No, this was not my annual gynecological exam where I worry as I time the doctor's exam for fear that any longer than usual probing may indicate a discovery of some silent growing tumor. And no, I was not sitting in a pink robe following my mammogram waiting for the dear Radiologic Technician (aka, the lady who squishes you in a way you didn't know you could be squished...aka Mammogram Lady) to walk back in the room with a smile she has practiced hundreds of times in her bathroom mirror, and proclaims, "We just need a few more pictures" as I stand up shaking so hard I forget to hold my robe closed (yeah, that happened). This was a very benign, very easy appointment, until in my head, it wasn't.
It has been years since Ryan has had any formal evaluations other than speech and language. After a roaringly successful year, it may seem odd that I would chose now to have Ryan "looked at again". This assessment was not about a diagnosis, there is no need for that because even though Denial still shows up on my back porch to share a bottle of wine, to quote the doctor who quoted another parent sitting in the anxiety room, I mean waiting room, "if it looks like a duck, talks like a duck, and walks like a duck, chances are, it's a duck". This evaluation was not to confirm or deny Ryan's ASD Diagnosis, this was more about seeing how autism impacts Ryan's learning. And just like that first evaluation all those years ago when we heard The A Word, parent input is part of the process.
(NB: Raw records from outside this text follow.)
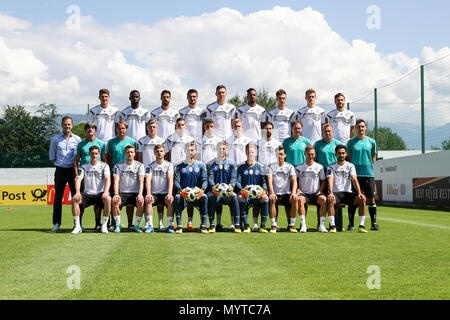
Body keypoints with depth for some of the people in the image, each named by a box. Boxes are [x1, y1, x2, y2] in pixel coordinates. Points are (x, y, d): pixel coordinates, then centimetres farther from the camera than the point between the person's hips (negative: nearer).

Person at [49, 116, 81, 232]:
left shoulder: (77, 139, 6)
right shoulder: (55, 139, 7)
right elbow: (52, 156, 12)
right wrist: (59, 164, 3)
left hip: (73, 170, 0)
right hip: (60, 170, 0)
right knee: (58, 197, 0)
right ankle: (56, 223, 5)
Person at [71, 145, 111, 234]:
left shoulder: (104, 166, 4)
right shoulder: (83, 166, 9)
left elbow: (108, 179, -10)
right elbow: (78, 180, -3)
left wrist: (106, 192, -29)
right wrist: (77, 192, -24)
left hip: (100, 194, -2)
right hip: (87, 194, 2)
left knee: (108, 199, -34)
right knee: (74, 199, -26)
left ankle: (104, 226, -22)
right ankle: (77, 226, -19)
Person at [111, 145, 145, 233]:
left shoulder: (139, 165, 4)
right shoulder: (118, 166, 5)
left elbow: (141, 181, -6)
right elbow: (116, 181, -5)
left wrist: (140, 194, -23)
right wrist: (116, 194, -22)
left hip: (135, 193, -1)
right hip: (122, 193, 1)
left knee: (141, 202, -32)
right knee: (114, 201, -30)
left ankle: (137, 225, -15)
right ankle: (118, 225, -14)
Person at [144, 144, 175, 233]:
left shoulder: (169, 165, 6)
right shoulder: (150, 166, 7)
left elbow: (170, 180, -7)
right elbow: (148, 180, -7)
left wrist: (169, 193, -24)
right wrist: (148, 194, -25)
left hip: (165, 193, 0)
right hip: (154, 193, 1)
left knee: (171, 200, -32)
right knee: (148, 200, -31)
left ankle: (169, 225, -26)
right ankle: (150, 225, -28)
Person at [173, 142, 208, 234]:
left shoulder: (201, 165, 14)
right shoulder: (180, 166, 12)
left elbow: (204, 180, 4)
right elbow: (176, 181, 0)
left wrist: (202, 189, -19)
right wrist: (180, 190, -23)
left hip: (197, 193, 0)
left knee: (204, 196, -32)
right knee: (177, 197, -34)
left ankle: (203, 225, -31)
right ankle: (179, 226, -33)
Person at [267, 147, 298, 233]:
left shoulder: (290, 167, 11)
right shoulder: (271, 167, 9)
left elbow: (294, 180, -2)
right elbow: (269, 181, -5)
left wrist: (293, 193, -21)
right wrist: (272, 193, -24)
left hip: (287, 194, 1)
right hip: (275, 194, -1)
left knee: (295, 199, -32)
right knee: (271, 200, -35)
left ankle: (291, 225, -18)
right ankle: (274, 225, -24)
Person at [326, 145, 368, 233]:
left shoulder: (350, 166, 9)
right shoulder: (331, 167, 4)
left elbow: (354, 180, -5)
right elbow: (330, 180, -11)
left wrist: (359, 193, -22)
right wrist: (330, 193, -30)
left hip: (348, 193, 2)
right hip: (336, 193, -2)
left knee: (362, 199, -25)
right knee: (330, 200, -37)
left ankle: (361, 226, -21)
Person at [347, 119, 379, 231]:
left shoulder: (371, 142, 8)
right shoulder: (351, 142, 5)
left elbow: (373, 157, 17)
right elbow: (348, 158, 9)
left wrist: (369, 166, 8)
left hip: (368, 173, 1)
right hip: (354, 174, -1)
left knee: (371, 199, 0)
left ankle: (373, 223, 5)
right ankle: (351, 224, 5)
These questionnaires, or rating scales, asked questions like, "Does he transition easily from one activity to the next?" and "Does he initiate play with other peer age children?" and "Does he look at you when you call his name?". It didn't take a board certified psychologist to know what the answers to such questions may mean for my son. I distinctly remember the pen shaking in my hand as I worried, analyzed, and obsessed over every one of my responses.
My hand would shakily hover over Almost Always, but, my heart would be screaming, Sometimes. Sometimes felt safe, after all, Sometimes fell right in the middle and being in the middle was good, right? Not too extreme right or left, therefore, my poorly drawn or colored in circle would not sway the experts one way or the other.
As always back in those days, Denial was sitting next to me helping me complete the questionnaire. "If you answer Almost Always, Ryan will most certainly get The A Word", Denial whispered in my ear. Yet, even with Denial's persuasion, I worried that a Sometimes or Never would prevent Ryan from getting the services he needed to help make life a little less loud and scary for him. Even if I chose to ignore Denial, which I rarely did, how in the world was I suppose to know the difference between Almost Always and Sometimes? I didn't keep a data log counting all the things Ryan did or didn't do, and AWEnestly, with Denial by my side, when I would see something that didn't look quite right with Ryan, I Almost Always looked the other way rather than facing it head on. Then later, I would Very Often feel guilty.
As I sat in that anxiety room, shoot, I mean waiting room, with Snickers smudged on my face and chocolate sticking to the office pen (sorry Doc) that was still trembling in my hand, somewhere deep in the recesses of my twisted brain, I was able to push past the fear, push past the "what if's" and I was able to recognize that circling Just a Little True instead of Pretty Much True is not the tell all answer for Ryan's future. I know that there is no answer that I can circle, that Dan can analyze, or that a doctor can score, that could have ever predicted how far Ryan has come or how far he will go.
Once upon a time I would have been horrified that Ryan greeted this wonderful neuropsychologist and her staff in his best British accent, but, now I just laugh and assure them he was not raised in London, but, his favorite Minecraft Youtuber was. Ryan has grown by leaps and bounds since the first time we heard The A Word and so have I. Even though some days it's harder than others, I Almost Always accept Ryan's autism and embrace his differences. And even though Sometimes I lose my patience, my temper and my mind, I Never forget how far we both have come and no matter what the future holds, Ryan knows, I will Always be his biggest advocate, his biggest supporter and his biggest fan. That my friends, regardless of a circle, a box or a number, will Always be Very Much True.